Unusual presentation for BAC

A. COLE sends us the following question regarding the liklihood of a slow growing bronchioloalveolar carcinoma (BAC) metastasizing to the hilar and mediastinal lymph nodes with extremely high FDG uptake SUV:

40 yr old Female dx 7 yrs ago w/ stage 4 multifocal bronchioloalveolar carcinoma - all 3 right lobes involved. NED in left lung. Standard chemos-no effect. 6 years ago she underwent right pneumonectomy. Eight months later recurrent disease was diagnosed with multifocal nodular ground glass opacities in both lobes of the left lung.
Started Iressa and later Tarceva. Initial partial regression, followed by periods of slow growth and stability. Previously, on PET only the largest nodules show abnormal uptake, and then very mild. On recent whole body PET/CT, very slight growth of a few nodules in the left lung noted, the rest stable, and corresponding low level FDG uptake in the larger nodules (max SUV 3.2). However, for first time, lymph nodes in the hilar region and mediastinum showing intense FDG uptake (max SUV 26.7)and the left paraaortic lymph node adjacent to the crura (max SUV 30.1.).

Has anyone seen this in bronchioloalveolar carcinoma with a prior indolent course?

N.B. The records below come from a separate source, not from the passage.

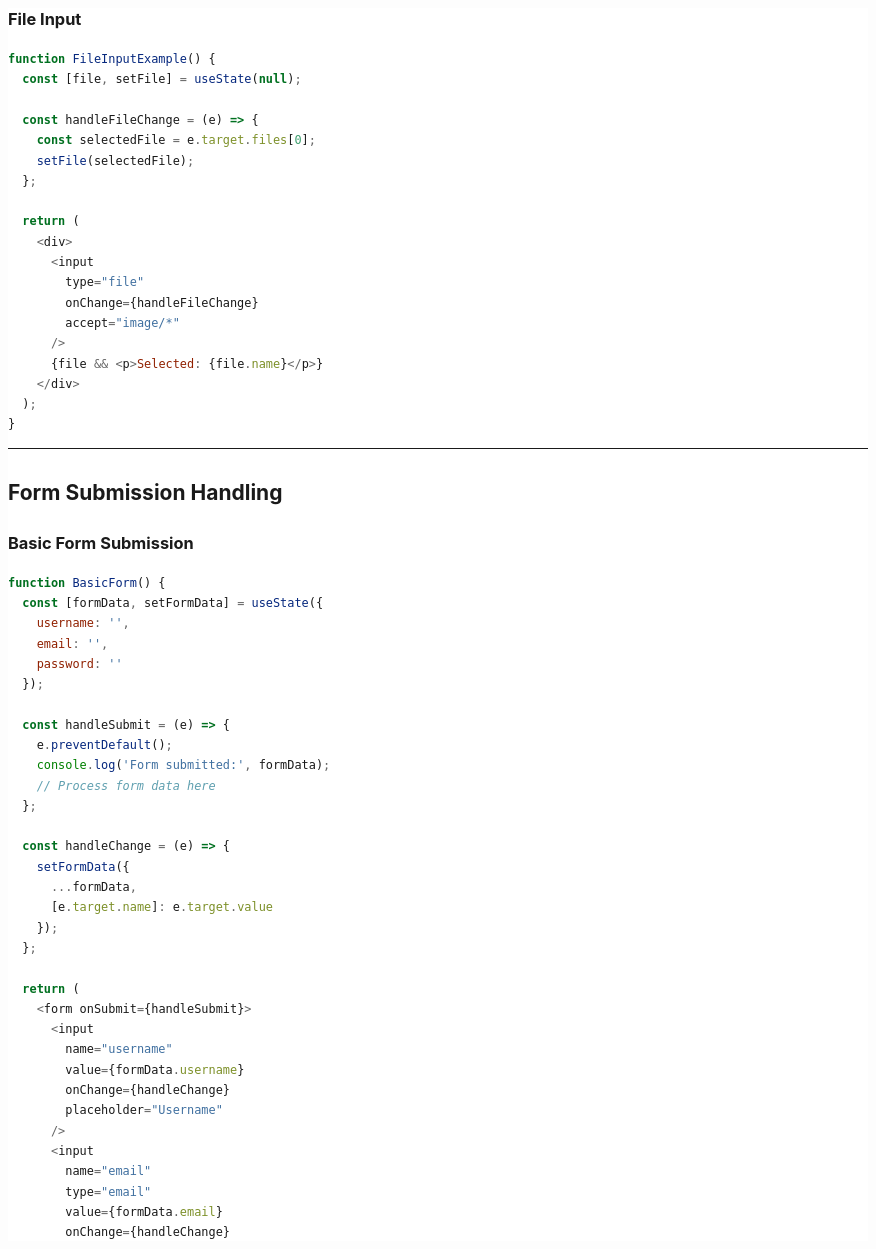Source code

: ### File Input

```javascript
function FileInputExample() {
  const [file, setFile] = useState(null);
  
  const handleFileChange = (e) => {
    const selectedFile = e.target.files[0];
    setFile(selectedFile);
  };
  
  return (
    <div>
      <input
        type="file"
        onChange={handleFileChange}
        accept="image/*"
      />
      {file && <p>Selected: {file.name}</p>}
    </div>
  );
}
```

---

## Form Submission Handling

### Basic Form Submission

```javascript
function BasicForm() {
  const [formData, setFormData] = useState({
    username: '',
    email: '',
    password: ''
  });
  
  const handleSubmit = (e) => {
    e.preventDefault();
    console.log('Form submitted:', formData);
    // Process form data here
  };
  
  const handleChange = (e) => {
    setFormData({
      ...formData,
      [e.target.name]: e.target.value
    });
  };
  
  return (
    <form onSubmit={handleSubmit}>
      <input
        name="username"
        value={formData.username}
        onChange={handleChange}
        placeholder="Username"
      />
      <input
        name="email"
        type="email"
        value={formData.email}
        onChange={handleChange}
```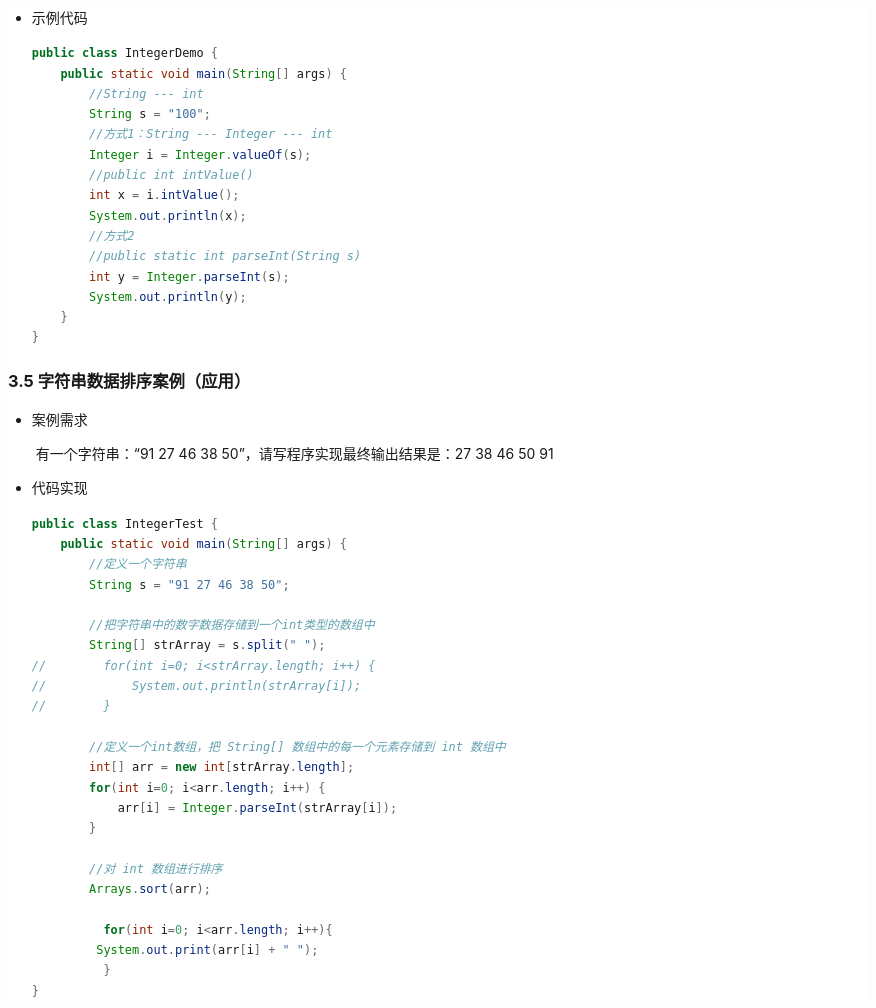   - 示例代码

    ```java
    public class IntegerDemo {
        public static void main(String[] args) {
            //String --- int
            String s = "100";
            //方式1：String --- Integer --- int
            Integer i = Integer.valueOf(s);
            //public int intValue()
            int x = i.intValue();
            System.out.println(x);
            //方式2
            //public static int parseInt(String s)
            int y = Integer.parseInt(s);
            System.out.println(y);
        }
    }
    ```

### 3.5 字符串数据排序案例（应用）

- 案例需求

  ​	有一个字符串：“91 27 46 38 50”，请写程序实现最终输出结果是：27 38 46 50 91

- 代码实现

  ```java
  public class IntegerTest {
      public static void main(String[] args) {
          //定义一个字符串
          String s = "91 27 46 38 50";

          //把字符串中的数字数据存储到一个int类型的数组中
          String[] strArray = s.split(" ");
  //        for(int i=0; i<strArray.length; i++) {
  //            System.out.println(strArray[i]);
  //        }

          //定义一个int数组，把 String[] 数组中的每一个元素存储到 int 数组中
          int[] arr = new int[strArray.length];
          for(int i=0; i<arr.length; i++) {
              arr[i] = Integer.parseInt(strArray[i]);
          }

          //对 int 数组进行排序
          Arrays.sort(arr);

        	for(int i=0; i<arr.length; i++){
           System.out.print(arr[i] + " ");
        	}
  }
  ```
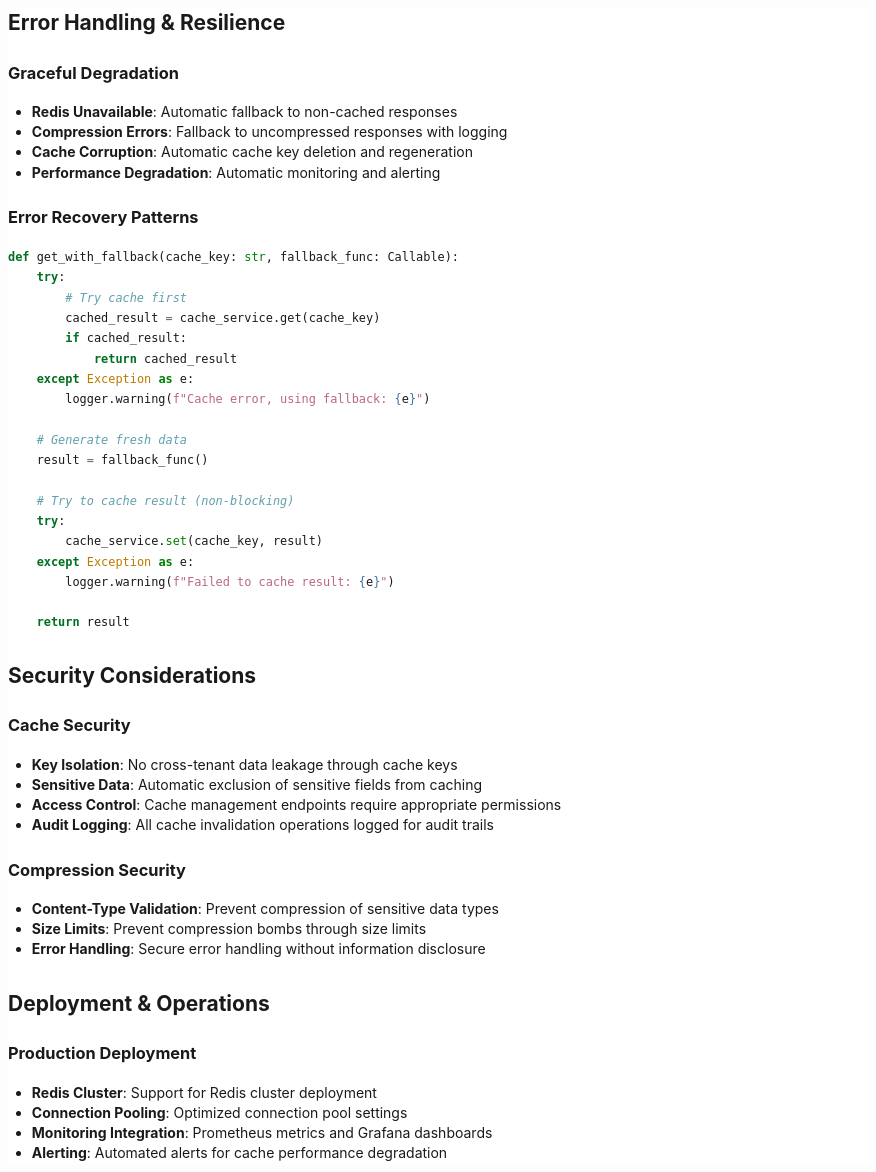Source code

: ## Error Handling & Resilience

### Graceful Degradation
- **Redis Unavailable**: Automatic fallback to non-cached responses
- **Compression Errors**: Fallback to uncompressed responses with logging
- **Cache Corruption**: Automatic cache key deletion and regeneration
- **Performance Degradation**: Automatic monitoring and alerting

### Error Recovery Patterns
```python
def get_with_fallback(cache_key: str, fallback_func: Callable):
    try:
        # Try cache first
        cached_result = cache_service.get(cache_key)
        if cached_result:
            return cached_result
    except Exception as e:
        logger.warning(f"Cache error, using fallback: {e}")

    # Generate fresh data
    result = fallback_func()

    # Try to cache result (non-blocking)
    try:
        cache_service.set(cache_key, result)
    except Exception as e:
        logger.warning(f"Failed to cache result: {e}")

    return result
```

## Security Considerations

### Cache Security
- **Key Isolation**: No cross-tenant data leakage through cache keys
- **Sensitive Data**: Automatic exclusion of sensitive fields from caching
- **Access Control**: Cache management endpoints require appropriate permissions
- **Audit Logging**: All cache invalidation operations logged for audit trails

### Compression Security
- **Content-Type Validation**: Prevent compression of sensitive data types
- **Size Limits**: Prevent compression bombs through size limits
- **Error Handling**: Secure error handling without information disclosure

## Deployment & Operations

### Production Deployment
- **Redis Cluster**: Support for Redis cluster deployment
- **Connection Pooling**: Optimized connection pool settings
- **Monitoring Integration**: Prometheus metrics and Grafana dashboards
- **Alerting**: Automated alerts for cache performance degradation
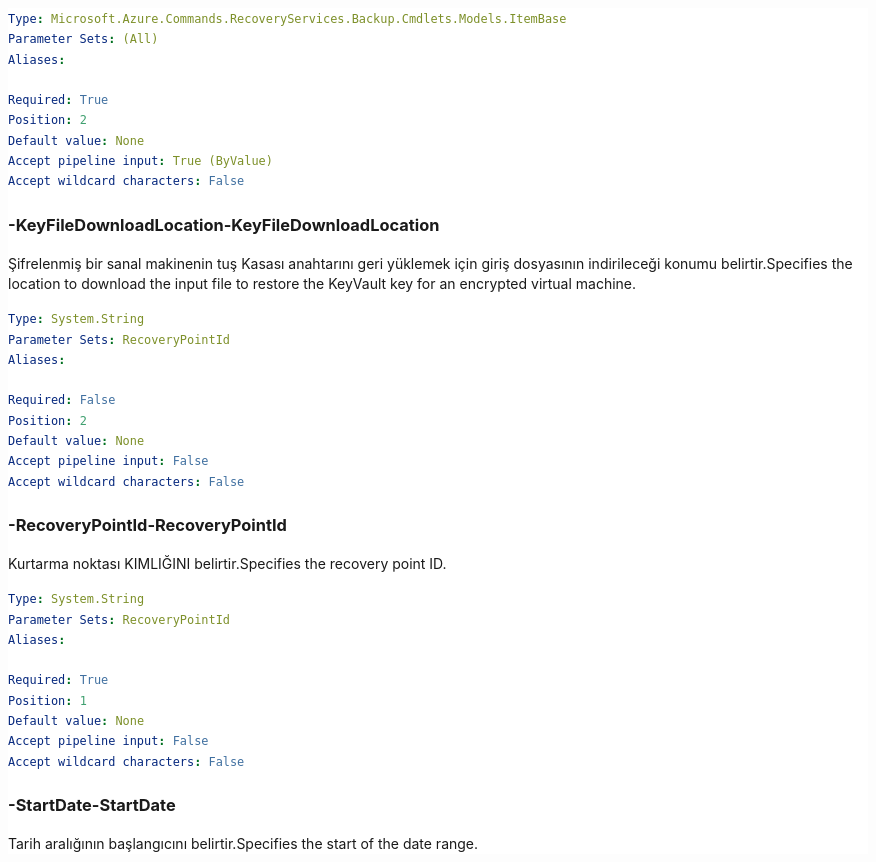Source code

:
 ```yaml
Type: Microsoft.Azure.Commands.RecoveryServices.Backup.Cmdlets.Models.ItemBase
Parameter Sets: (All)
Aliases:

Required: True
Position: 2
Default value: None
Accept pipeline input: True (ByValue)
Accept wildcard characters: False
```

### <span data-ttu-id="f7821-127">-KeyFileDownloadLocation</span><span class="sxs-lookup"><span data-stu-id="f7821-127">-KeyFileDownloadLocation</span></span>
<span data-ttu-id="f7821-128">Şifrelenmiş bir sanal makinenin tuş Kasası anahtarını geri yüklemek için giriş dosyasının indirileceği konumu belirtir.</span><span class="sxs-lookup"><span data-stu-id="f7821-128">Specifies the location to download the input file to restore the KeyVault key for an encrypted virtual machine.</span></span>

```yaml
Type: System.String
Parameter Sets: RecoveryPointId
Aliases:

Required: False
Position: 2
Default value: None
Accept pipeline input: False
Accept wildcard characters: False
```

### <span data-ttu-id="f7821-129">-RecoveryPointId</span><span class="sxs-lookup"><span data-stu-id="f7821-129">-RecoveryPointId</span></span>
<span data-ttu-id="f7821-130">Kurtarma noktası KIMLIĞINI belirtir.</span><span class="sxs-lookup"><span data-stu-id="f7821-130">Specifies the recovery point ID.</span></span>

```yaml
Type: System.String
Parameter Sets: RecoveryPointId
Aliases:

Required: True
Position: 1
Default value: None
Accept pipeline input: False
Accept wildcard characters: False
```

### <span data-ttu-id="f7821-131">-StartDate</span><span class="sxs-lookup"><span data-stu-id="f7821-131">-StartDate</span></span>
<span data-ttu-id="f7821-132">Tarih aralığının başlangıcını belirtir.</span><span class="sxs-lookup"><span data-stu-id="f7821-132">Specifies the start of the date range.</span></span>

4 comments - CLICK HERE to read & add your own!:

Jennings said...

The only experience I've had like that was a 2 cm solitary nodule that had been followed for at *least* 2 years and was PET negative; The thought was that this was a benign nodule. At some point the patient was lost to follow-up and on re-presentation had mediastinal involvement and (if I recall) a pleural effusion with it. The diagnosis was made as BAC. Unfortunately, a repeat PET was not done so I don't know if the BAC became PET-positive.

Jeff H said...

As you've noted, BAC is usually PET negative, and is one of the classic causes of a false negative PET.

That said, it sounds as if this patient has already had a relatively agressive course of BAC, and has failed surgery and EGF receptor tyrosine kinase inhibitors (Iressa and Tarceva).

So, the following possibilities come into play:
1) These PET+ nodes are due to progression of the known BAC

2) These PET + nodes are due to an unrelated, 2nd primary malignancy

3) The PET + nodes are due to some unrelated inflammatory/infectious process.

Therapeutically, I don't know that we need to differentiate between 1 and 2, as in either case treatment options are going to be extremely limited (further salvage chemo and hope for a response versus XRT) and possibly non-existant depending on her performance status, personal wishes/goals.

So, my approach here would be to consider treating empirically for infection and discuss options for salvage chemo with an oncologist. I would consider referral for clinical trials, and discuss long term goals with the patient.

Arenberg said...

Adi Gazdar has stated that BAC is the single most overused term in lung cancer pathology reports. Many things get labelled as BAC if there is any "lepidic" growth noted on the pathology sections, but most of these are just adenos with varying levels of differentiation. The presence of mediastinal lymph node metastases virtually rules out true bronchoalveolar carcinoma, as defined by the WHO. It is possible that this lady had a "de-differentiated" adenocarcinoma, for lack of a better term.

Anonymous said...

The patient will be having a mediastinoscopy done shortly, for a definitive answer. I'll post again once we have the results.